How to parameterise a functions argument tuple in Typescript

Question

Using Typescript 1.4, say I have a higher-order function with the signature:

interface F<A,B> {
    (a: (...x:any[]) => A): (...x:any[]) => B
}

Function 'F' takes function 'a' which has a set of parameters 'x'. Function 'F' returns a new function which has exactly the same set of args as function 'a'.

I've been trying to find a way to express this in Typescript, but i'm coming up short. For example:

interface F<X extends Array<any>,A,B> {
    (a: (...x:X) => A): (...x:X) => B
}

the compiler just complains with: error TS2370: A rest parameter must be of an array type.

Although that doesn't feel right anyway, even if it did compile. I guess i'd really need something like:

interface F<X extends Tuple,A,B> {
    (a: (...x:X) => A): (...x:X) => B
}

Anyone know if this kind of thing is even possible with Typescript currently (1.4 at time of writing)? or any suggestions?

---

Example:

(NOTE: This is not my actual use-case, i'm only using logging here as a simple example - please don't focus on that aspect)

// a higher-order function that takes any function and
// returns a new function which takes the same args
// passing them to the original fn and logging the args along with the result

function f(a:(...x:any[]) => any): (...x:any[]) => void {
    return (...x:any[]) => {
        console.log('('+x.join(',')+') => ', a.apply(undefined, x));
    }
}

function a(j:string, k:number): boolean {
    return j === String(k);
}

var b = f(a);

b("1", 1);
b("a", 2);

console output:

(1,1) =>  true
(a,2) =>  false

So this works, but the derived function 'b' has the implied signature of:

(...x:any[]) => void

ideally i'd like it to have the same arguments as function 'a' ie:

(j: string, k: number) => void

I know I could explicitly define that, but it's very verbose and not at all ideal, kind of defeats the point of having the strong typing in the first place:

var b: (j:string, k:number) => void = f(a);

Answer 1

It's currently not possible to express this in the TypeScript type system. It's a long standing issue which you can follow on https://github.com/Microsoft/TypeScript/issues/212 and https://github.com/Microsoft/TypeScript/issues/5453

Answer 2

To wrap a function with another that has different return type, one hacky trick is possible with overloading:

function wrap<R>(fn0: ()=> any, p:(f,a)=>R): () => R;
function wrap<R,T>(fn1: (t:T)=> any, p:(f,a)=>R): (t:T) => R;
function wrap<R, T, U>(fn2: (t:T, u:U)=> any, p:(f,a)=>R): (t:T,u:U) => R;
function wrap<R, T, U, V>(fn3: (t:T, u:U, v:V)=> any, p:(f,a)=>R): (t:T,u:U, v:V) => R;
function wrap<R, T, U, V, X>(fn4: (t:T, u:U, v:V, x:X)=> any, p:(f,a)=>R): (t:T,u:U, v:V, x:X) => R;
// ...
function wrap<R>(fn: Function, proc:Function):Function {
	return (...args) => proc(fn, args);
}

// wrap is called with two functions fn and proc
// result is a function with argument types from fn and return type of proc 

function serialize(fn, args):string {
  return JSON.stringify(fn(...args))
}

function foo(a:number,b:string) {
  return true;
}

var wrapped = wrap(foo,serialize)
// type is (a:number,b:string) => string

Be careful, it will work only for functions with limited number of arguments.

Answer 3

Function 'F' takes function 'a' which has a set of parameters 'x'. Function 'F' returns a new function which has exactly the same set of args as function 'a'.
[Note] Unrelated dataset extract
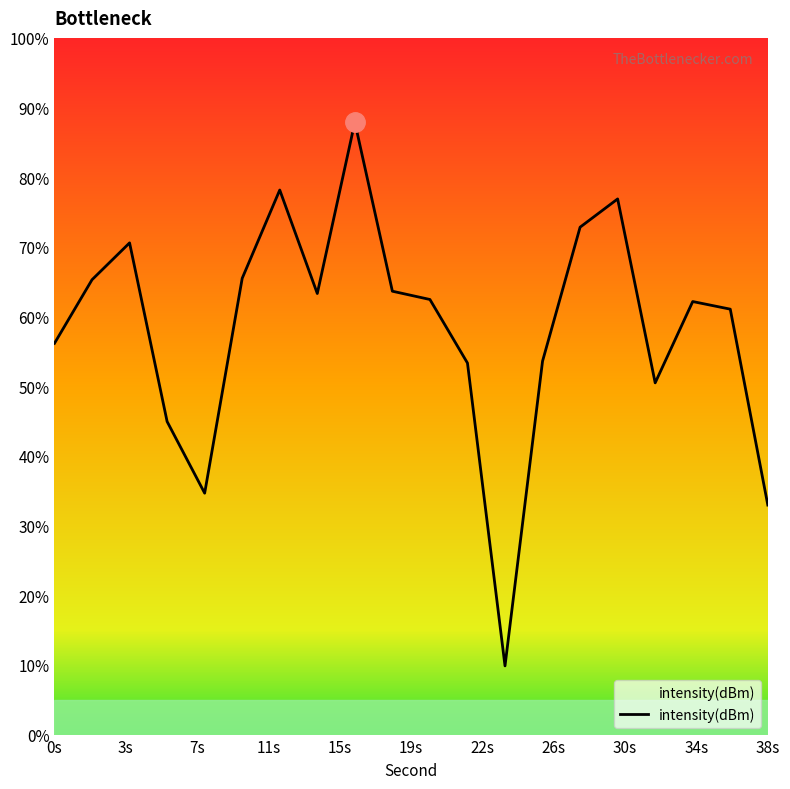

What is the change in value from 4 to 12?

+2.7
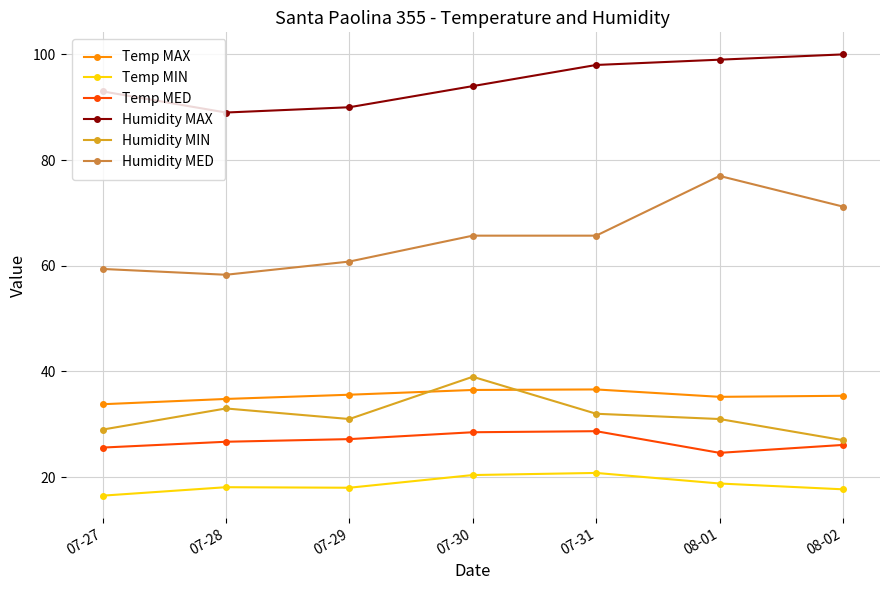

What is the difference between the second highest and second lowest values in the Humidity MIN series?

4.0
The specification is a bit unclear, but based on my understanding of what you meant, Here is a sample

// Function 'F' takes function 'a' which has a set of parameters 'x'
// and returns a new function which has exactly the same set of args as function 'a'
function F<A extends Function>(a:A):A{
    return a;
}

var foo = F(function(a:number,b:number):void{});

foo (1,3); // okay 
foo(1); // ERROR

UPDATE

An example for your use case:

function f<A extends Function>(a:A):A {
    var newFunc = (...x:any[]) => {
        console.log('('+x.join(',')+') => ', a.apply(undefined, x));
        return null;
    }
    return <any>newFunc;
}

function a(j:string, k:number): boolean {
    return j === String(k);
}

var b = f(a);

b("1", 1);
b("a", 2);
b('123','123'); // ERROR

Note: We've capture both the arguments and the return type. I don't see a way to capture just the arguments.